Material for this exercise: Begin
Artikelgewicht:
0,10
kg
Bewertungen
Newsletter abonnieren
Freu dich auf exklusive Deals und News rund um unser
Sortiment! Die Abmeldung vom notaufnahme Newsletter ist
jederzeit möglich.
Material for this exercise: End
Material for this exercise: Begin
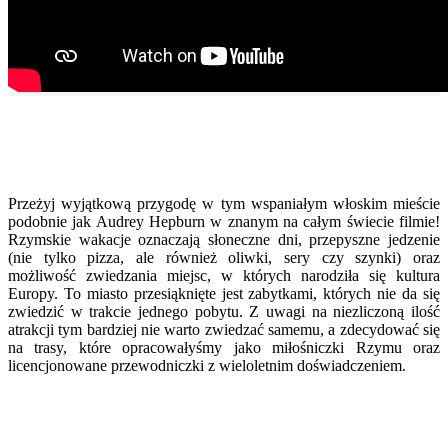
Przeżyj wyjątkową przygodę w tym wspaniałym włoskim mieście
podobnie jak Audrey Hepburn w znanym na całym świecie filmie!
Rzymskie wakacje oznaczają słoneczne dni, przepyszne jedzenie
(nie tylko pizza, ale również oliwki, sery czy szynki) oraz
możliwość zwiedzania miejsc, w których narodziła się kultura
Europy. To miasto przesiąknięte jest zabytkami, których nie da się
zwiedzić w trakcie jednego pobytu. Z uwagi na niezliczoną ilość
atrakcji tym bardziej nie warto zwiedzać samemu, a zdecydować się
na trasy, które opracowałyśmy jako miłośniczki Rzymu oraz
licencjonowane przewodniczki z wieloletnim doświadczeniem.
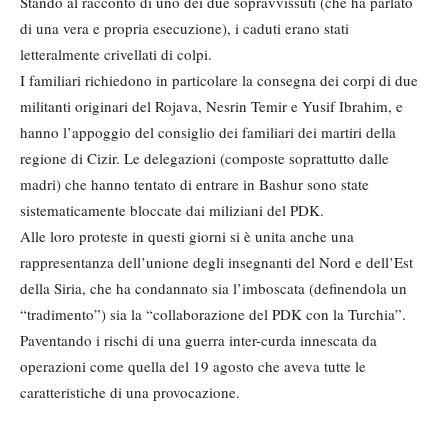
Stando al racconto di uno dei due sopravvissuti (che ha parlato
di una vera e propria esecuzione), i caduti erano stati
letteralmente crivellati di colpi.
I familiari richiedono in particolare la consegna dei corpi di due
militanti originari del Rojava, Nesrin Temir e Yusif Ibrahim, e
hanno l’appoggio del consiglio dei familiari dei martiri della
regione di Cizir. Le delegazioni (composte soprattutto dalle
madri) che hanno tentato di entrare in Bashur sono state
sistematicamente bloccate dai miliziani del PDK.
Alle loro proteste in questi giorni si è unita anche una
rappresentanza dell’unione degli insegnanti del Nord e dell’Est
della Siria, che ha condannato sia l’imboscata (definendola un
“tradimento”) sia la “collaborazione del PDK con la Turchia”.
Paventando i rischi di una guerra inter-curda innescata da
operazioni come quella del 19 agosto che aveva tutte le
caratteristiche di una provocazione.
Material for this exercise: End
Material for this exercise: Begin
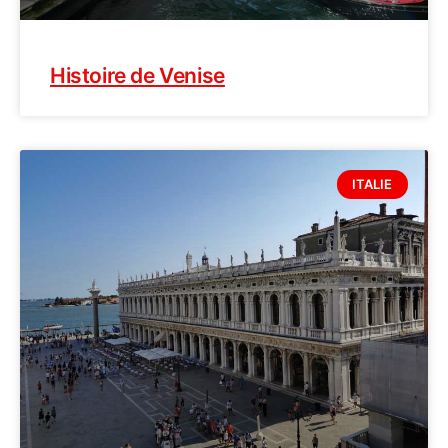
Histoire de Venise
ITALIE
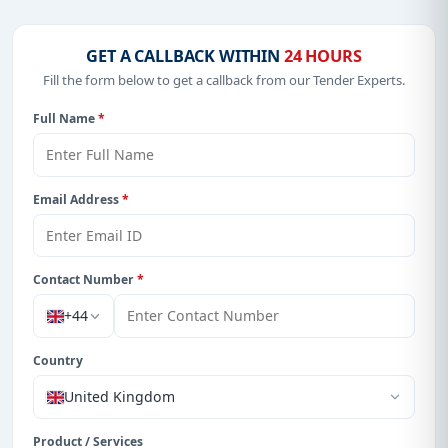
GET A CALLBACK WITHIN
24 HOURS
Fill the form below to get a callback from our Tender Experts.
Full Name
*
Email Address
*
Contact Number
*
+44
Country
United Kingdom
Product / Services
Material for this exercise: End
Work to complete: Look through the data above and return exactly the lines from the one that contains "Przeżyj wyjątkową przygodę" to the one that contains "licencjonowane przewodniczki z", inclusive, with nothing else.

Solution for this problem:
Przeżyj wyjątkową przygodę w tym wspaniałym włoskim mieście
podobnie jak Audrey Hepburn w znanym na całym świecie filmie!
Rzymskie wakacje oznaczają słoneczne dni, przepyszne jedzenie
(nie tylko pizza, ale również oliwki, sery czy szynki) oraz
możliwość zwiedzania miejsc, w których narodziła się kultura
Europy. To miasto przesiąknięte jest zabytkami, których nie da się
zwiedzić w trakcie jednego pobytu. Z uwagi na niezliczoną ilość
atrakcji tym bardziej nie warto zwiedzać samemu, a zdecydować się
na trasy, które opracowałyśmy jako miłośniczki Rzymu oraz
licencjonowane przewodniczki z wieloletnim doświadczeniem.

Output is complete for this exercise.